Return, word for word, every entry in the listing below, but not its images.

RECORD SET:
BEGIN

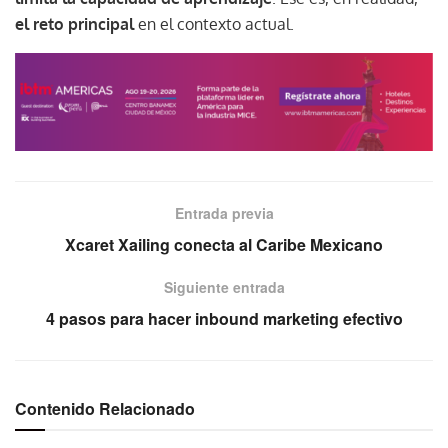
el reto principal
en el contexto actual.
Entrada previa
Xcaret Xailing conecta al Caribe Mexicano
Siguiente entrada
4 pasos para hacer inbound marketing efectivo
Contenido Relacionado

END

ANSWER SPACE:
el reto principal
en el contexto actual.
Entrada previa
Xcaret Xailing conecta al Caribe Mexicano
Siguiente entrada
4 pasos para hacer inbound marketing efectivo
Contenido Relacionado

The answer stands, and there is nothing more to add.